#### Fourier Analysis Networks

FANs leverage Fourier Analysis principles to encode periodic patterns directly within neural networks. This approach makes FANs particularly effective at modeling periodic data, outperforming MLPs, KANs, and Transformers. They excel in representing both periodic and non-periodic symbolic formulas and, when integrated into a Transformer model, surpass MLP-based Transformers, LSTMs, and Mamba in time series forecasting and language modeling. Remarkably, FANs achieve these results while using fewer parameters and floating-point operations (FLOPs) than their counterparts.

Refer: [Fourier Analysis Networks (FANs) Are Here To Break Barriers In AI](https://levelup.gitconnected.com/fourier-analysis-networks-fans-are-here-to-break-barriers-in-ai-1c521c6656bc)

#### Generating A Synthetic Dataset

Generate a dataset with samples obtained from a uniform distribution between 1 and 10 with added Gaussian noise, based on the equation below:

`y = sin⁡(2πx) + cos⁡(3πx)`

In [None]:
import numpy as np
from torch.utils.data import Dataset

class SymbolicDataset(Dataset):
    def __init__(self, num_samples, noise_level):
        # Inputs obtained from sampling a uniform distribution
        self.x = np.random.uniform(0, 10, (num_samples, 1)).astype(np.float32)
        #Outputs calculated as per the periodic formula (shown above)
        self.y = (np.sin(2 * np.pi * self.x) + np.cos(3 * np.pi * self.x)).astype(np.float32)
        #Noise addition
        self.y += noise_level * np.random.randn(*self.y.shape).astype(np.float32)

    # Method that returns the number of samples in the dataset
    def __len__(self):
        return len(self.x)
    
    # Method that retrieves the sample at index 'idx'
    def __getitem__(self, idx):
        x = torch.from_numpy(self.x[idx])
        y = torch.from_numpy(self.y[idx])

---------------

* **Problem 1**:
Answer the following questions about the passage on Fourier Analysis Networks:
(a) Which three model types do FANs outperform in modeling periodic data?
(b) In which two tasks do FANs integrated into a Transformer surpass MLP-based Transformers, LSTMs, and Mamba?
(c) What type of noise is added to the synthetic dataset samples?
* **Problem 2**: Write a continuation of the passage on Fourier Analysis Networks, beginning after its final line.

* **Dataset entries**:
---------------

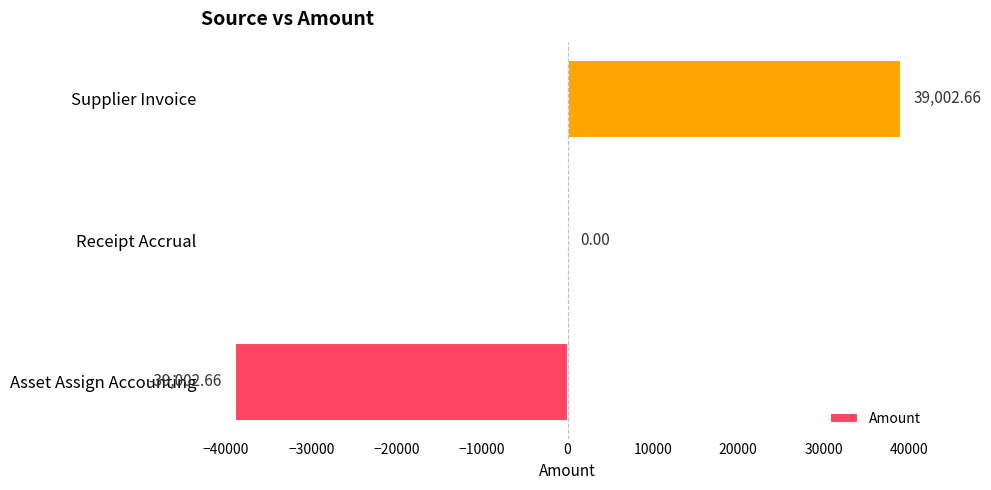

Between Receipt Accrual and Supplier Invoice, which is larger?

Supplier Invoice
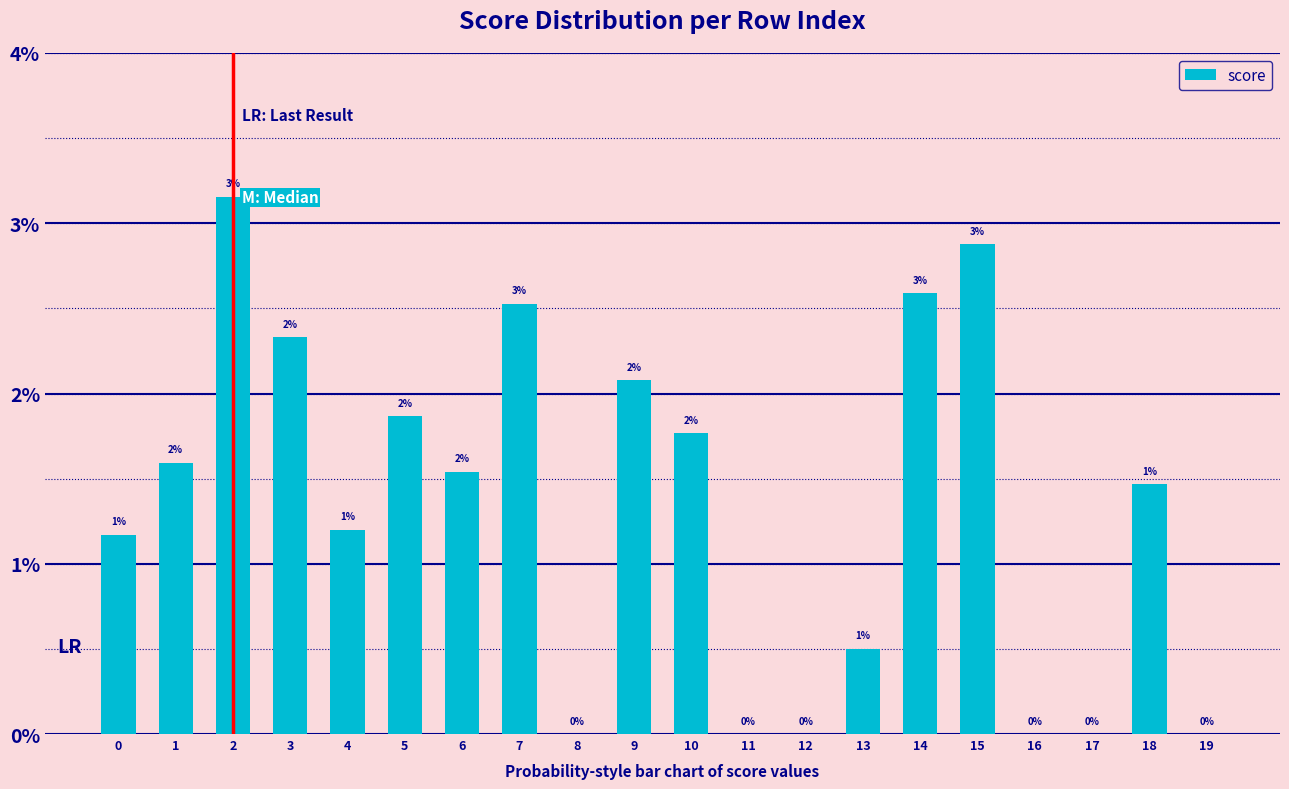

Which category has the lowest value across all series?

8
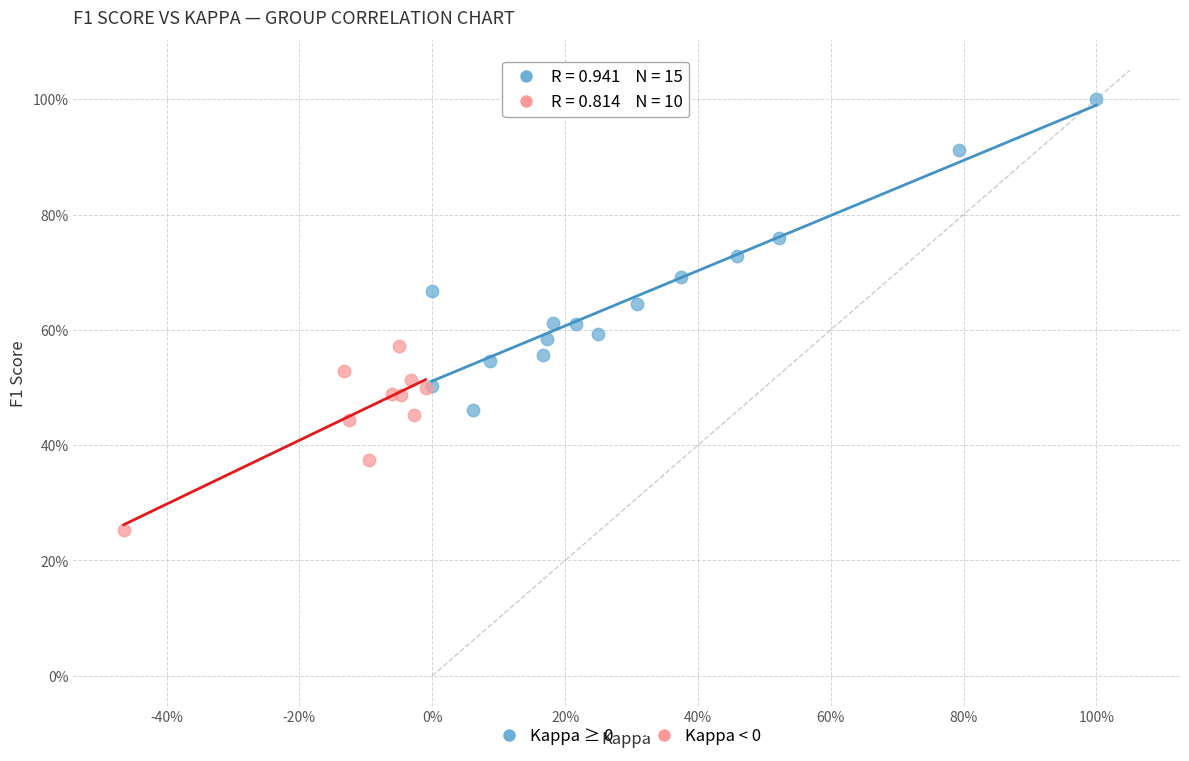

Which series has the largest Y range (max minus min)?

Kappa ≥ 0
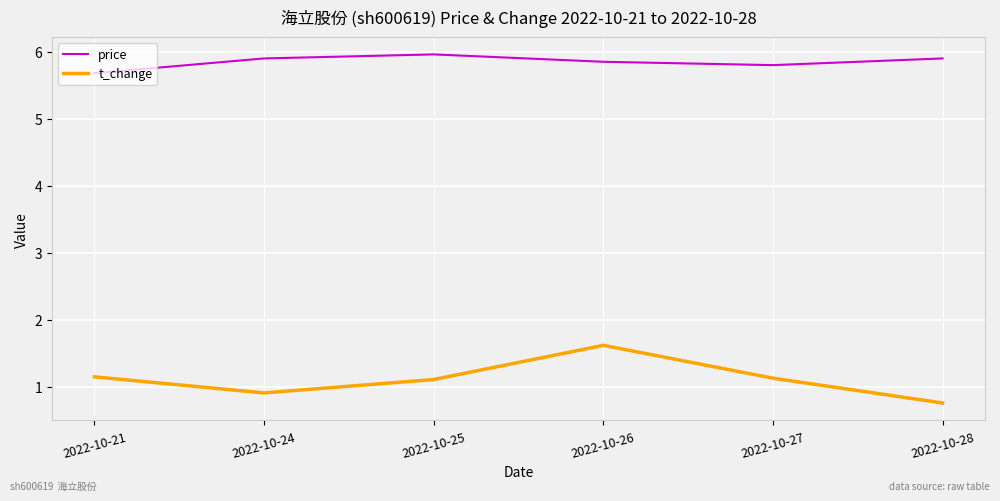

Is the value of price at 2022-10-27 greater than the value of t_change at 2022-10-24?

Yes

---------------

* **Result 1**:
(a) MLPs, KANs, and Transformers.
(b) Time series forecasting and language modeling.
(c) Gaussian noise.

* **Result 2**:
        return x, y

#### Defining the FAN Layer

Define a single FAN layer using the class FANLayer below, based on the following equation.

![image.png](attachment:aa1e32a4-6dee-4c10-8851-e381d2764ff6.png)

In [None]:
import torch
import torch.nn as nn

class FANLayer(nn.Module):
    def __init__(self, in_features, d_p, d_p_bar, activation=nn.GELU()):
        super().__init__()
        self.Wp = nn.Parameter(torch.randn(in_features, d_p))
        self.Wp_bar = nn.Parameter(torch.randn(in_features, d_p_bar))
        self.Bp_bar = nn.Parameter(torch.zeros(d_p_bar))
        self.activation = activation 

    def forward(self, x):
        cos_term = torch.cos(torch.matmul(x, self.Wp))
        sin_term = torch.sin(torch.matmul(x, self.Wp))
        non_periodic_term = self.activation(torch.matmul(x, self.Wp_bar) + self.Bp_bar)
        return torch.cat([cos_term, sin_term, non_periodic_term], dim=-1)

#### Defining the FAN Model

Stack multiple FAN layers to create a FAN model based on the following equations.

![image.png](attachment:c6771394-be9f-4f54-a8e4-2aec9ff6a511.png)

![image.png](attachment:2a92017a-27ca-41b8-bc93-233df9ce69e0.png)

In [None]:
class FAN(nn.Module):
    def __init__(self, in_features, hidden_dim, num_layers, activation=nn.GELU()):
        super().__init__()

        self.num_layers = num_layers 
        self.layers = nn.ModuleList()

        # d_p set to a quarter of the hidden dimension as per the original research paper
        d_p = hidden_dim // 4 
        d_p_bar = hidden_d
        
        # Implementation of layers before the last layer
        for _ in range(num_layers - 1):
            self.layers.append(FANLayer(in_features, d_p, d_p_bar, activation))
            # Updated after each layer to match the output dimension of the previous layer
            in_features = 2 * d_p + d_p_bar 
        
        # Parameters for the final layer
        self.WL = nn.Parameter(torch.randn(in_features, 1))
        self.BL = nn.Parameter(torch.zeros(1))

    def forward(self, x):
        for layer in self.layers:
            x = layer(x)
        # Implementation of the final layer
        return torch.matmul(x, self.WL) + self.BL

#### Defining the MLP Model

Define an MLP model and compare it later with the FAN. The MLP lacks the periodic components (the sine and cosine terms) present in a FAN.

In [None]:
class MLP(nn.Module):
    def __init__(self, in_features, hidden_dim, num_layers):
        super().__init__()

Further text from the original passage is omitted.